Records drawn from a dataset
--------------------------------
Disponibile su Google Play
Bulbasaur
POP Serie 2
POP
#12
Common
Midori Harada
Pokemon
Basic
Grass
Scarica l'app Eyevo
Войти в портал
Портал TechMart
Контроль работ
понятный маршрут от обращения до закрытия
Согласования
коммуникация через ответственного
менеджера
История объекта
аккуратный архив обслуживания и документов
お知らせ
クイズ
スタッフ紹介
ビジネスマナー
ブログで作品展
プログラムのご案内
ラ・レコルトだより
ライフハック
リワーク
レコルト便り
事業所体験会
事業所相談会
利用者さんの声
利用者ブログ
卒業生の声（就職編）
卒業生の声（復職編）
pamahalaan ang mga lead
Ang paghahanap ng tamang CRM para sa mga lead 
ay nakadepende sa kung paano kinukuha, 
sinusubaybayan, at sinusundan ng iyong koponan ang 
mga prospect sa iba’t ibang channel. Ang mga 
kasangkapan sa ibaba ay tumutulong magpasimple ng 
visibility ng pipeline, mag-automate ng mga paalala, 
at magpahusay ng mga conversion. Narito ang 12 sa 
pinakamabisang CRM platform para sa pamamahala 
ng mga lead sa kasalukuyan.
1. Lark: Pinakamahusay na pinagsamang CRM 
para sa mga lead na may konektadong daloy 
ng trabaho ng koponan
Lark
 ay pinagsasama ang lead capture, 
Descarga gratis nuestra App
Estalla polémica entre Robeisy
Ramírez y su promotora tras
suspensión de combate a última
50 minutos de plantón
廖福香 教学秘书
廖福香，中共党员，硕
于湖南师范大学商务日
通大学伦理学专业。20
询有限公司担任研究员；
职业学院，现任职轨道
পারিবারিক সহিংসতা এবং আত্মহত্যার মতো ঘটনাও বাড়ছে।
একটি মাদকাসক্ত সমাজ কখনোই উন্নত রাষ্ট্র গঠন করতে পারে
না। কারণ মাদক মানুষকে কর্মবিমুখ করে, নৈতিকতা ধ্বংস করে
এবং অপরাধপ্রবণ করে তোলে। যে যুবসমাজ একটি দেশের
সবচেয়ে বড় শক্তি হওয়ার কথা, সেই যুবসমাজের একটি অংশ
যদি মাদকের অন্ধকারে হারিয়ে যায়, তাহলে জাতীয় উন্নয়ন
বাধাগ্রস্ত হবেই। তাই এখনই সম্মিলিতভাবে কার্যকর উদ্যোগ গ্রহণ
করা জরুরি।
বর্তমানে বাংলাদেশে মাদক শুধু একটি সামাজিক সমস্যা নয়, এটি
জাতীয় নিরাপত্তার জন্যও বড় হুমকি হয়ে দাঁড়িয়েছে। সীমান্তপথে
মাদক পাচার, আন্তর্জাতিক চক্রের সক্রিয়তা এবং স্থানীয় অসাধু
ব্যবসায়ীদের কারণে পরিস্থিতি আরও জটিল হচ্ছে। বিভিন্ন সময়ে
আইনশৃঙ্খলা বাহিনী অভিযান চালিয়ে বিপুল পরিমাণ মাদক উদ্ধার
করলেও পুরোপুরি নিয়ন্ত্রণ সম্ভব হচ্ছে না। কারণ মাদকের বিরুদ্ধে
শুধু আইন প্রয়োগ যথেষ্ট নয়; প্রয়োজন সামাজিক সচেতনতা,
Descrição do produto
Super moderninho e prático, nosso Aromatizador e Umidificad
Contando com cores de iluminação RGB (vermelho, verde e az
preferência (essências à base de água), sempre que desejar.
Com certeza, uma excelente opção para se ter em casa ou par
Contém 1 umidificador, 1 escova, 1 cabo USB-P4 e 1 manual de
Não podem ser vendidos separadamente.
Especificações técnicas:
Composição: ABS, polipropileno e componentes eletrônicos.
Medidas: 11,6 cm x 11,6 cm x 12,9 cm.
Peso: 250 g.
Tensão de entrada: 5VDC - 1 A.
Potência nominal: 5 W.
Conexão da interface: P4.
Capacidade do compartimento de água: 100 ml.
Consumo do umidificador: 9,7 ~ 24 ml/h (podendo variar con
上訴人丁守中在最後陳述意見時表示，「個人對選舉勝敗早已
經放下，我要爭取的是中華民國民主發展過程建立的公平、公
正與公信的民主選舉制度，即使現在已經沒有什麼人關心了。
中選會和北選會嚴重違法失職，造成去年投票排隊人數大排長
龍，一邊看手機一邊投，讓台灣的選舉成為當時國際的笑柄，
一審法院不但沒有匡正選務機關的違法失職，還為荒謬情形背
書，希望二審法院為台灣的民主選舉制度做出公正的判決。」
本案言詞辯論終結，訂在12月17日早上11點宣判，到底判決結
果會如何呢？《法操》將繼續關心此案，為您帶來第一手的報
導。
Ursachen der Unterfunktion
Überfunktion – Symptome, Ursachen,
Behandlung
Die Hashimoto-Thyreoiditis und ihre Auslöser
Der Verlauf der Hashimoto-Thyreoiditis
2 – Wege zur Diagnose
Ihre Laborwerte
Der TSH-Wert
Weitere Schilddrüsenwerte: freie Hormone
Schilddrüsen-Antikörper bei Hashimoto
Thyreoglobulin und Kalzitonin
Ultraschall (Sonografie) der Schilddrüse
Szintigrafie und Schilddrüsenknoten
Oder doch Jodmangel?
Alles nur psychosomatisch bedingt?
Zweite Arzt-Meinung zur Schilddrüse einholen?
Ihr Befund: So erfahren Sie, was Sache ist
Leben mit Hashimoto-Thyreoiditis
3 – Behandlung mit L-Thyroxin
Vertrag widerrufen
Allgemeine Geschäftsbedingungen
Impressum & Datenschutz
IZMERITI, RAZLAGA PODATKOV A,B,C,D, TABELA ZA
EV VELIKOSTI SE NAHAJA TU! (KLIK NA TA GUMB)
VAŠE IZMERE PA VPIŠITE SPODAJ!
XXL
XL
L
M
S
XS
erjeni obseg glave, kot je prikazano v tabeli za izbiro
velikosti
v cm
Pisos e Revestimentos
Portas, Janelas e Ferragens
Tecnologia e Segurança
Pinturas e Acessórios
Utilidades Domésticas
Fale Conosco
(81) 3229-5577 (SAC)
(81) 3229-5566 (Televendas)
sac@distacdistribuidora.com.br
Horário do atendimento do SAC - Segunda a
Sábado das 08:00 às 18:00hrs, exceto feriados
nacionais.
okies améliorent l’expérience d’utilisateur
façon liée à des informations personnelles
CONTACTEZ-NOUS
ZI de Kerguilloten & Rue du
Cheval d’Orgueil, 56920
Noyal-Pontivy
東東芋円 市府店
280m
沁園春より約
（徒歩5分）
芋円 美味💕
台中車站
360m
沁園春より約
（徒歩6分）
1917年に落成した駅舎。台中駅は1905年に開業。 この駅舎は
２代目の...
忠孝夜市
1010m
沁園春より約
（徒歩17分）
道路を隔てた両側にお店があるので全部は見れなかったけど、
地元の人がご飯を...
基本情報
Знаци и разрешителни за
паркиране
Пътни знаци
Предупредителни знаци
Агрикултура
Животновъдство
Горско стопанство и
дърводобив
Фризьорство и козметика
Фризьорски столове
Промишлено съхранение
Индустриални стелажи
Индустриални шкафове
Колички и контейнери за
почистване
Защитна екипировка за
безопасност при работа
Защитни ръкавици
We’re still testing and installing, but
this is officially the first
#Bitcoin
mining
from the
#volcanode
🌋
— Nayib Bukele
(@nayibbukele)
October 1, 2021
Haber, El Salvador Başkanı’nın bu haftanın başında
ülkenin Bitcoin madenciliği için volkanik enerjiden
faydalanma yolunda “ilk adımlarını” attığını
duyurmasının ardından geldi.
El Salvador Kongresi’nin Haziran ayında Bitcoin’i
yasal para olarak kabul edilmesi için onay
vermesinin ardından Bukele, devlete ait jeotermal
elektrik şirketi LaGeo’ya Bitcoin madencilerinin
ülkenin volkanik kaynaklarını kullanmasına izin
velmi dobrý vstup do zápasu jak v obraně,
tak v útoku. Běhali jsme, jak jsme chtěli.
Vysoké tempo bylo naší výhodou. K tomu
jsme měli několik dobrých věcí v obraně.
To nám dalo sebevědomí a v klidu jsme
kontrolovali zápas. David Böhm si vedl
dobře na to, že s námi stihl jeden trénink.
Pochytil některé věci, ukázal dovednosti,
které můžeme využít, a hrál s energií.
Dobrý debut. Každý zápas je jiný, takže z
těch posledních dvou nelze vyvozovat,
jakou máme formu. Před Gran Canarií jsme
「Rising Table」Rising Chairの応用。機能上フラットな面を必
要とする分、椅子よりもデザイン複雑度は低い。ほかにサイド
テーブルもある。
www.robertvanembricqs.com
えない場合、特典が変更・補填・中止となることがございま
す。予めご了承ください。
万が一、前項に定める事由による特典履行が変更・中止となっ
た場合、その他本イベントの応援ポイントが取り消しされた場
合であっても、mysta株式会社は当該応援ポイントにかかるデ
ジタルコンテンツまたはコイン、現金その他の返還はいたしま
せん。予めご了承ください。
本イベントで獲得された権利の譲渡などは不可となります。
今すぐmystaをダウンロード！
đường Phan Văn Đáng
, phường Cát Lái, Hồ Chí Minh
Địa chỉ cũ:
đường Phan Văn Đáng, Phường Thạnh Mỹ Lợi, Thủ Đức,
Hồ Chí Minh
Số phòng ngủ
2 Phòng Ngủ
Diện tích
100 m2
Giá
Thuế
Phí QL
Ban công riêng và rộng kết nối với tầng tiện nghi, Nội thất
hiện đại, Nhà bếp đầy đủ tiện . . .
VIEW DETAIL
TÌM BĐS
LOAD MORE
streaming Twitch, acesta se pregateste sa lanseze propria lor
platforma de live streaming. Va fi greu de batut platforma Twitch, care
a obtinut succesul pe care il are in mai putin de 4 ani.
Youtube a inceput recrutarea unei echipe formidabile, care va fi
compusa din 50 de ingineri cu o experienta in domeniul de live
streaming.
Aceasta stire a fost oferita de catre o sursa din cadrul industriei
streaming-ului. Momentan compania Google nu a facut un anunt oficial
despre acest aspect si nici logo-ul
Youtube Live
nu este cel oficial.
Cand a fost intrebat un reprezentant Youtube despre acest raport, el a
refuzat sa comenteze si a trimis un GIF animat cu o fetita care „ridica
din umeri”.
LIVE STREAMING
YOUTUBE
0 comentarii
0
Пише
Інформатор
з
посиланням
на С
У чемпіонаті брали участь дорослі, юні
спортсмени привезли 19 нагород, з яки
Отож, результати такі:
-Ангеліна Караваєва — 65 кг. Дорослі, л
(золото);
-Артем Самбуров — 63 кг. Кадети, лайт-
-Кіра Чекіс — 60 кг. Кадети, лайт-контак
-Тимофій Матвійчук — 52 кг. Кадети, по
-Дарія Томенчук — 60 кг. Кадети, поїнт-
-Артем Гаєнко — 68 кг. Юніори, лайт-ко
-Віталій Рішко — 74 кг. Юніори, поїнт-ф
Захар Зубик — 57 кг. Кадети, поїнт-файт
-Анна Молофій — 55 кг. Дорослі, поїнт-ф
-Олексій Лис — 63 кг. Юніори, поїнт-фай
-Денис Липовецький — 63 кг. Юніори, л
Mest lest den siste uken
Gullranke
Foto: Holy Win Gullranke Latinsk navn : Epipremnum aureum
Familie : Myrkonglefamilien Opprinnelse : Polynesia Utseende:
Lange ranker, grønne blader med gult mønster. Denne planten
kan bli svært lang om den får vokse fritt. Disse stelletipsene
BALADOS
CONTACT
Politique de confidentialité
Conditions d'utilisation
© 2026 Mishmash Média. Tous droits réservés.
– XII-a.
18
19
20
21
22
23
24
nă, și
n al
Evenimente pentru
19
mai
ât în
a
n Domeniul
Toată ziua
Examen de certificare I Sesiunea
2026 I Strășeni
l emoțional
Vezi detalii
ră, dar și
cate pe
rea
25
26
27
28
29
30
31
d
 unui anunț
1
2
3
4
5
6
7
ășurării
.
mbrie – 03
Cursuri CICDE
--------------------------------
■ YOUR ASSIGNMENT ■
Beginning at the line above that contains "Scarica l'app Eyevo", return each line exactly through the line that contains "at magpahusay ng", and no others.

■ SOLUTION FOR THIS TASK ■
Scarica l'app Eyevo
Войти в портал
Портал TechMart
Контроль работ
понятный маршрут от обращения до закрытия
Согласования
коммуникация через ответственного
менеджера
История объекта
аккуратный архив обслуживания и документов
お知らせ
クイズ
スタッフ紹介
ビジネスマナー
ブログで作品展
プログラムのご案内
ラ・レコルトだより
ライフハック
リワーク
レコルト便り
事業所体験会
事業所相談会
利用者さんの声
利用者ブログ
卒業生の声（就職編）
卒業生の声（復職編）
pamahalaan ang mga lead
Ang paghahanap ng tamang CRM para sa mga lead 
ay nakadepende sa kung paano kinukuha, 
sinusubaybayan, at sinusundan ng iyong koponan ang 
mga prospect sa iba’t ibang channel. Ang mga 
kasangkapan sa ibaba ay tumutulong magpasimple ng 
visibility ng pipeline, mag-automate ng mga paalala, 
at magpahusay ng mga conversion. Narito ang 12 sa 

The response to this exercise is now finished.